Practical upper limit of peers

I’m curious to know what are the practical or theoretical limits on a syncthing cluster of peers. Would it be practical or realistic to use it as a private CDN of sorts for say 10000, 100000, 1000000 peers or more?

Think of a send only configuration. So no need for syncing file changes from other peers. Likely some kind of interface would have to be created that could sit on top of syncthing and interact with the rest API. Is something like this theoretically possible?

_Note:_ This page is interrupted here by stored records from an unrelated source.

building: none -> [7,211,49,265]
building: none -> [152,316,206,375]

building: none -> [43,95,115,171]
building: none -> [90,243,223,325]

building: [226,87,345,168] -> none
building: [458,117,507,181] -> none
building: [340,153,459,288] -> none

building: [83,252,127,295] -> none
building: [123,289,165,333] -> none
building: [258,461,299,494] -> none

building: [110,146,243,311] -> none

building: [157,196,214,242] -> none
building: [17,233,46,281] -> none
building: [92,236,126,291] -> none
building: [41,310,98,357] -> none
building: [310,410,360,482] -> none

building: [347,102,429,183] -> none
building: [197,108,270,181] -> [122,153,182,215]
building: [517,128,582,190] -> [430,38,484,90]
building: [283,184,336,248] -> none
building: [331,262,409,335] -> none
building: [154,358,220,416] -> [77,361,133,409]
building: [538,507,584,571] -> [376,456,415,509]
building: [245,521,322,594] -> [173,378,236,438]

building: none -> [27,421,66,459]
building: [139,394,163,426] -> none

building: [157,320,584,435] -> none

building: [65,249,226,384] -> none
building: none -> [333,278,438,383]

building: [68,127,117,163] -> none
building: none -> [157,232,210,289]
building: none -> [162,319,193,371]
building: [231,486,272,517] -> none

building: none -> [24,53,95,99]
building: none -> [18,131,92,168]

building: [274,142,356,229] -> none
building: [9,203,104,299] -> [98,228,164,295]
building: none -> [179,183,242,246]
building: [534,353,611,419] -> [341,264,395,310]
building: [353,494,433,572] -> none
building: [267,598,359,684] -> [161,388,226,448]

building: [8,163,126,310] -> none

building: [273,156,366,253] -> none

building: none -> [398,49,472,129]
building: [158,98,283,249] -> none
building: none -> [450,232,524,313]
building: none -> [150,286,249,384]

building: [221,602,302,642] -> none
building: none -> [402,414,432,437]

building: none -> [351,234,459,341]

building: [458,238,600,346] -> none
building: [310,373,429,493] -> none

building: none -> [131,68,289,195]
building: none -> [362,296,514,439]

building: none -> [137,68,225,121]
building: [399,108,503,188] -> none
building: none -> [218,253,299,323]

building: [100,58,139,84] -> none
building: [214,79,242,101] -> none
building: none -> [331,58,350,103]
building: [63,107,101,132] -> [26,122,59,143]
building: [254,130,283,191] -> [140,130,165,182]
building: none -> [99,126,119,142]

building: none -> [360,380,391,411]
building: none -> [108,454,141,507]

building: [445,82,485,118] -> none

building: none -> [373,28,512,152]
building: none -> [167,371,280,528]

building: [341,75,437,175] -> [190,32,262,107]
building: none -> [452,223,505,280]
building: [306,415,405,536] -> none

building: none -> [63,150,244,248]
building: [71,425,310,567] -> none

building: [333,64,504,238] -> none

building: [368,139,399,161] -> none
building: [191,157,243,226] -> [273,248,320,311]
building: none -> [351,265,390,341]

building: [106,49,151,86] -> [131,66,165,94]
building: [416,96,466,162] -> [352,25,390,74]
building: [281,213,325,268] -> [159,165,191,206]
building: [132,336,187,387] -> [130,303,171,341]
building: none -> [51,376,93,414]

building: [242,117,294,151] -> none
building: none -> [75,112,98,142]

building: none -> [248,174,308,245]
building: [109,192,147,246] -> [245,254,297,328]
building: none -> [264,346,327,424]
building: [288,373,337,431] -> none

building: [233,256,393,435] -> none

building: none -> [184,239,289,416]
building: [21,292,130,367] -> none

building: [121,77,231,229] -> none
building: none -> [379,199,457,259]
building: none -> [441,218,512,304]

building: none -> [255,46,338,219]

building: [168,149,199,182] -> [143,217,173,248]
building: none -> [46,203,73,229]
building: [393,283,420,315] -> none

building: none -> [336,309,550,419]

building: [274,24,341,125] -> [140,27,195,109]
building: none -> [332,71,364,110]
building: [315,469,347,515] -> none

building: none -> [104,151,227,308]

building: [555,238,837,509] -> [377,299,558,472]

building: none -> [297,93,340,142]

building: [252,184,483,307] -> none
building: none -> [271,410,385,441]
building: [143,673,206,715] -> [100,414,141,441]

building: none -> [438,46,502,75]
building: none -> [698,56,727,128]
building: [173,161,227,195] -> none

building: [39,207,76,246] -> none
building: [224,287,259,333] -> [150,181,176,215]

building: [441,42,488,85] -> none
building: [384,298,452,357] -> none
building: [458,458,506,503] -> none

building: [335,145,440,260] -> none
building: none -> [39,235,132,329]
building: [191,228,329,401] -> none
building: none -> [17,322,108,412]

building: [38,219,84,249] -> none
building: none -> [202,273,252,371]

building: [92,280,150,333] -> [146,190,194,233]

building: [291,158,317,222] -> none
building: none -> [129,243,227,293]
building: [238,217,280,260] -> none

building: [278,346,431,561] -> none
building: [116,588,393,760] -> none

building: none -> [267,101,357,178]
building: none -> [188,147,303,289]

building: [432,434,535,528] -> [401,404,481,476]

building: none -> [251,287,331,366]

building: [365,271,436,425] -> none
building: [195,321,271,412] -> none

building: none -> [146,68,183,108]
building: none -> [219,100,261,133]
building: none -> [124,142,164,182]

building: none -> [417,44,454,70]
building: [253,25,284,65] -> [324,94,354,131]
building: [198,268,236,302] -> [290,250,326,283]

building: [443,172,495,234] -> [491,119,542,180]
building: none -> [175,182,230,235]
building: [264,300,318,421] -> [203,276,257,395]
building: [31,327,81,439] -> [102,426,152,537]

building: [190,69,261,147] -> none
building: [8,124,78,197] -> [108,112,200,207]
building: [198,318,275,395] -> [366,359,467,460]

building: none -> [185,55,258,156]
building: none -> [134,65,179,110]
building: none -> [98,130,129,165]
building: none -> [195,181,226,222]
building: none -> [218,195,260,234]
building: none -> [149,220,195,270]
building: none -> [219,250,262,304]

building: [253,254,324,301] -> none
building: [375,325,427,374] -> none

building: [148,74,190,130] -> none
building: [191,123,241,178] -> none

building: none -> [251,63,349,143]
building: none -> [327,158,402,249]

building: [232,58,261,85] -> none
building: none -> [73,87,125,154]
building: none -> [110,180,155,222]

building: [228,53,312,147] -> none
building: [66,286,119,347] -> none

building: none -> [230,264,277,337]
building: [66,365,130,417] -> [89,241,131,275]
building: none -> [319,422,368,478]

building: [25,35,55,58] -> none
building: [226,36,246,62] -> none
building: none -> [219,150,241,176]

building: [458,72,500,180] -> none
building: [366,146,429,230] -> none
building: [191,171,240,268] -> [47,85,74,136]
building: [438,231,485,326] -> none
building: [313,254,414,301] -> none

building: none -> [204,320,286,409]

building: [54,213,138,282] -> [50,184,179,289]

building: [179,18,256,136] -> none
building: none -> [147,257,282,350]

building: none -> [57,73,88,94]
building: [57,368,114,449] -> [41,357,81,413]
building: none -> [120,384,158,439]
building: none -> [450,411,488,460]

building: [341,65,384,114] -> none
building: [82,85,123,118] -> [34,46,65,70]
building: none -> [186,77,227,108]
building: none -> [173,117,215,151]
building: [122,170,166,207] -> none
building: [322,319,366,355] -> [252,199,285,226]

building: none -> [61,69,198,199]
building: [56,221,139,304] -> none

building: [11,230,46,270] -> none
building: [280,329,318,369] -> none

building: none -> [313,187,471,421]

There will indeed be a practical limit somewhere along the way, although I don’t think we’re sure today what it is. Even for send-only setups, the send-only device keeps track of the other devices’ contents for calculating completion percentages etc. That doesn’t scale to infinity. Even if it didn’t, maintaining thousands and tens of thousands of sync connections is probably fine for a powerful machine … but hundreds of thousands? I’m skeptical. What we typically recommend for large setups is a tree structure of some sort. A couple of central devices at the top/root of the tree, communicating with a cluster of second level devices, each of which can distribute to a bunch of local devices.

As for managing this with thousands of devices, yes, you need some system on top of it. I’m developing such a system at the moment, commercially. Others probably deploy using chef/ansible/puppet/etc if they already have that in place and I’m sure that works fine too.